The researchers Johns Hopkins Medicine say this can be used to collect sequence information, and that pairing CRISPR with DNA sequencing tools, that sequence the DNA components of human cancer tissue, is a technique that could, one day, enable fast, relatively cheap, sequencing of patients’ tumours.

This could lead to streamlining the selection and use of cancer treatments that target highly specific and personal genetic alterations.

Tumour sequencing

In conventional genome sequencing, scientists have to make many copies of the DNA at issue. They then randomly break the DNA into segments, and feed the broken segments through a computerised machine that reads the string of chemical compounds called nucleic acids, made up of the four “bases” that form DNA, and are lettered A, C, G and T. Following this, scientists look for overlapping regions of the broken segments and fit them together like tiles on a roof to form long regions of DNA that make up a gene.

Winston Timp, PhD, assistant professor of biomedical engineering and molecular biology and genetics at the Johns Hopkins University School of Medicine, said: “For tumour sequencing in cancer patients, you don’t necessarily need to sequence the whole cancer genome. Deep sequencing of particular areas of genetic interest can be very informative.”
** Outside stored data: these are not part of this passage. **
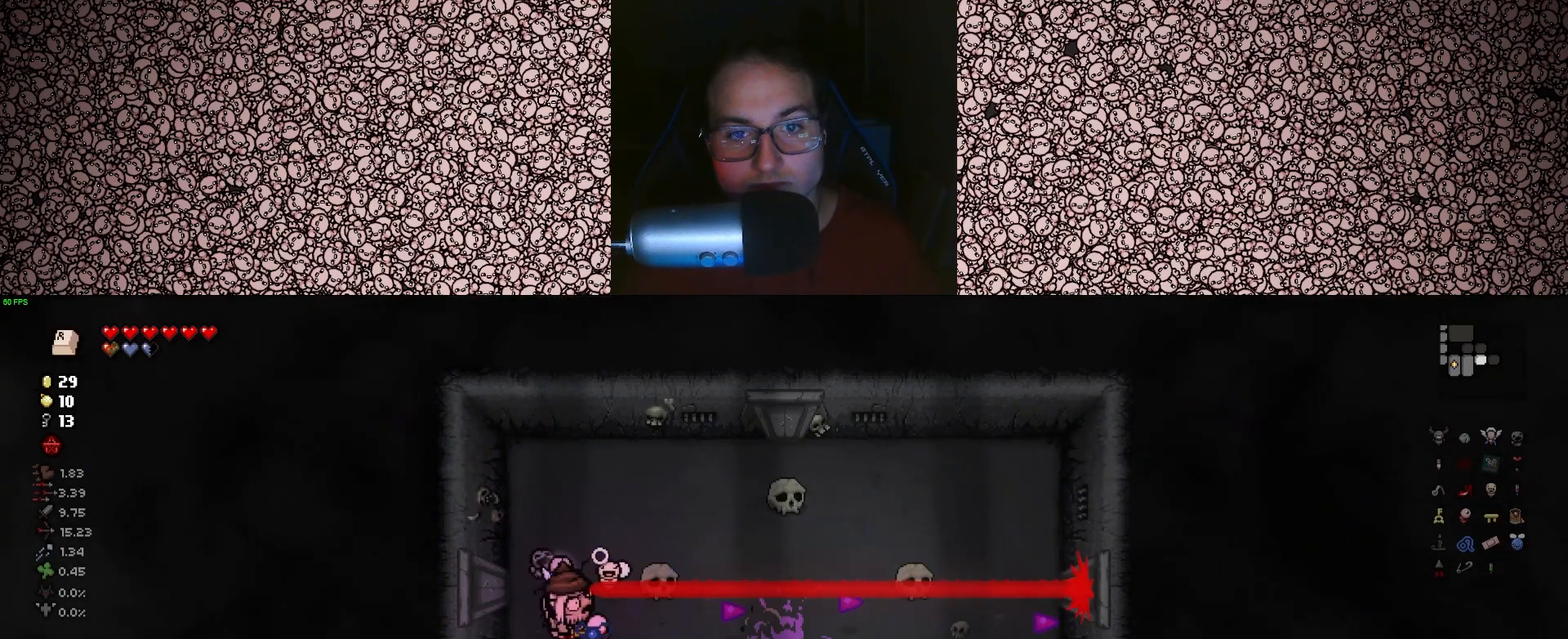
{"keys": ["right"], "events": [[50, "right", "down"]]}
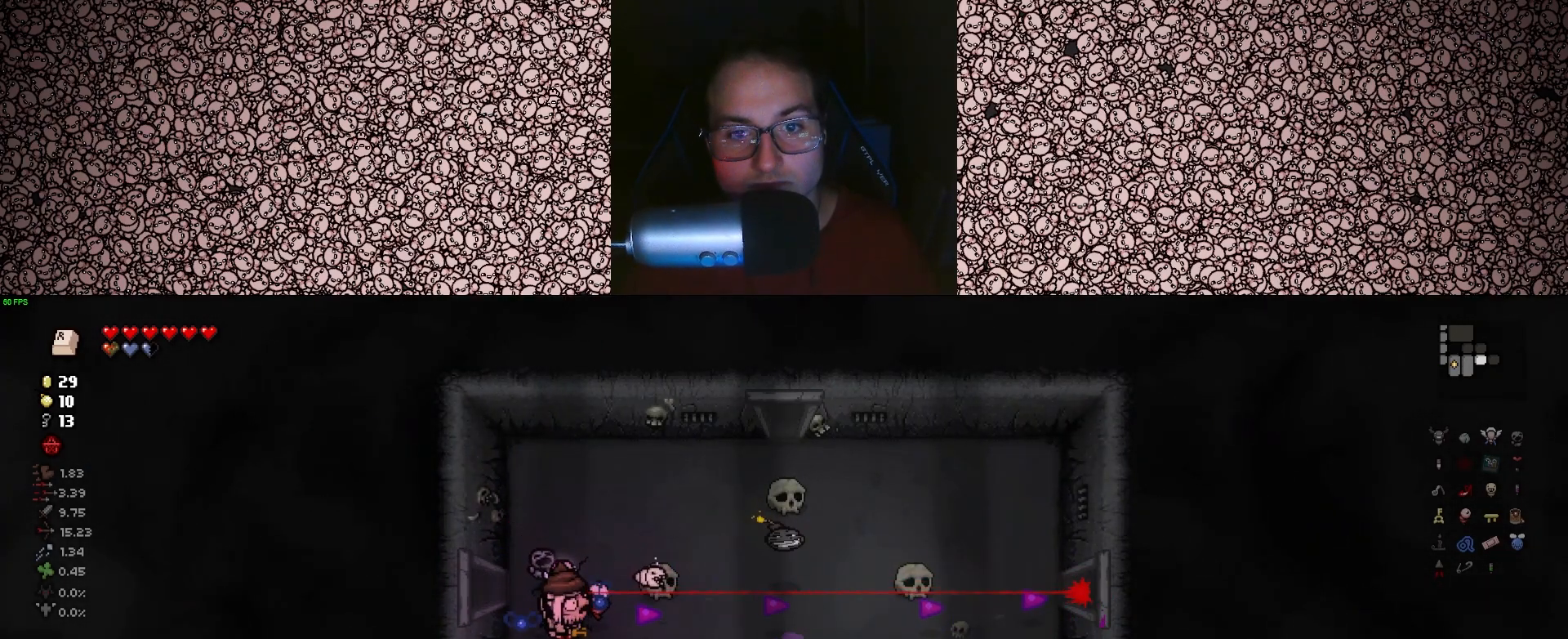
{"keys": ["right"], "events": []}
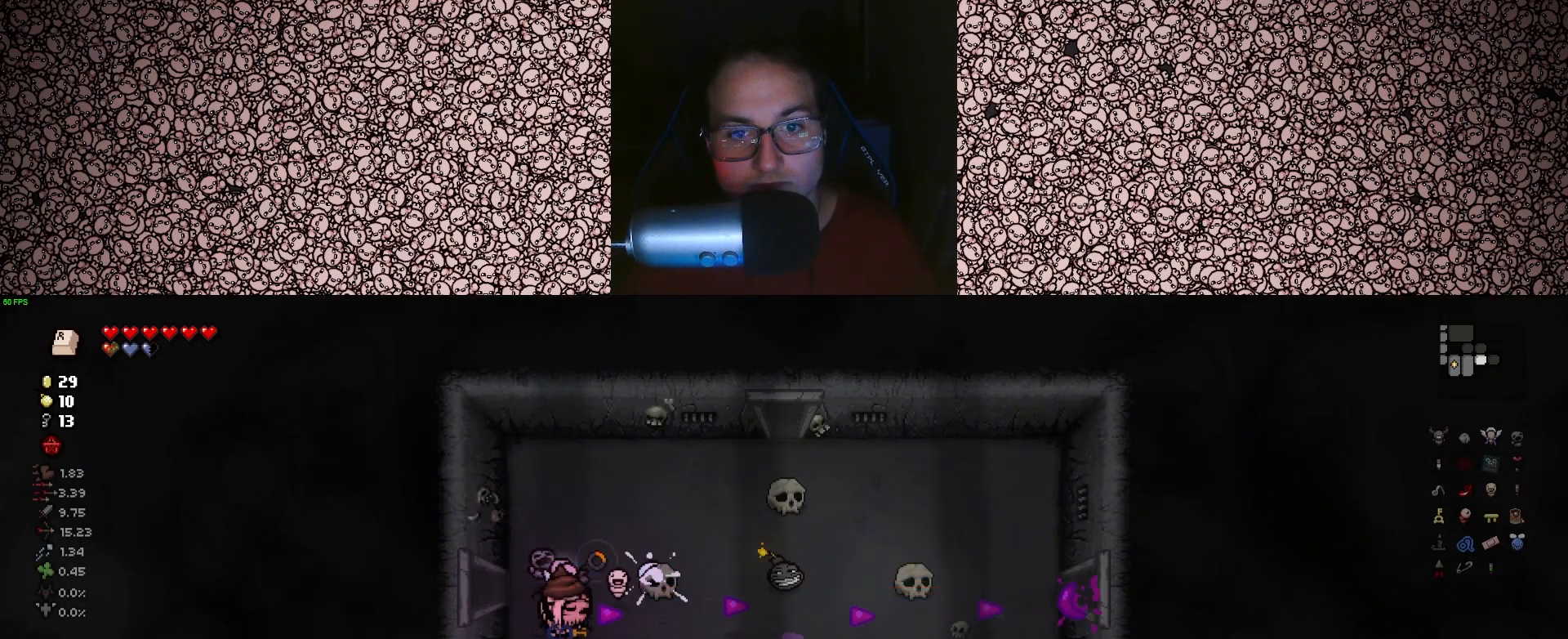
{"keys": [], "events": [[50, "right", "up"]]}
In their experiments, Timp and PhD student Timothy Gilpatrick were able to skip the DNA-copying part of conventional sequencing by using CRISPR to make targeted cuts in DNA isolated from a sliver of tissue taken from a patient’s breast cancer tumour.

Then, the scientists glued so-called “sequencing adaptors” to the CRISPR-snipped ends of the DNA sections. The adaptors serve as a kind of handle that guide DNA to tiny holes or “nanopores” which read the sequence.

By passing DNA through the narrow hole, a sequencer can build a read-out of DNA letters based on the unique electrical current that occurs when each chemical code “letter” slides through the hole.

Informing cancer treatment

Among 10 breast cancer genes the team focussed on, the Johns Hopkins scientists were able to use nanopore sequencing on breast cancer cell lines and tissue samples to detect a type of DNA alteration called methylation, where chemicals called methyl groups are added to DNA around genes that affect how genes are read.

The researchers found a location of decreased DNA methylation in a gene called keratin 19 (KRT19), which is important in cell structure and scaffolding. Previous studies have shown that a decrease in DNA methylation in KRT19 is associated with tumour spread.

In the breast cancer cell lines they studied, the Johns Hopkins team was able to generate an average of 400 “reads” per basepair, a reading “depth” hundreds of times better than some conventional sequencing tools.

Among their samples of human breast cancer tumour tissue taken at biopsies, the team was able to produce an average of 100 reads per region. “This is certainly less than what we can do with cell lines, but we have to be more gentle with DNA from human tissue samples because it’s been frozen and thawed several times,” says Timp.

In addition to their studies of DNA methylation and small mutations, Timp and Gilpatrick sequenced the gene commonly associated with breast cancer: BRCA1, which spans a region on the genome more than 80,000 bases long. “This gene is really long, and we were able to collect sequencing reads which went all the way through this large and complex region,” says Gilpatrick.

Timp said: “Because we can use this technique to sequence really long genes, we may be able to catch big missing blocks of DNA we wouldn’t be able to find with more conventional sequencing tools.”

In addition to its potential to guide treatment for patients, Timp says the combination of CRISPR technology and nanopore sequencing provides such depth that it may help scientists find new disease-linked gene alterations specific to one allele (inherited from one parent) and not another.

Timp and Gilpatrick plan to continue refining the CRISPR/nanopore sequencing technique and testing its capabilities in other tumour types.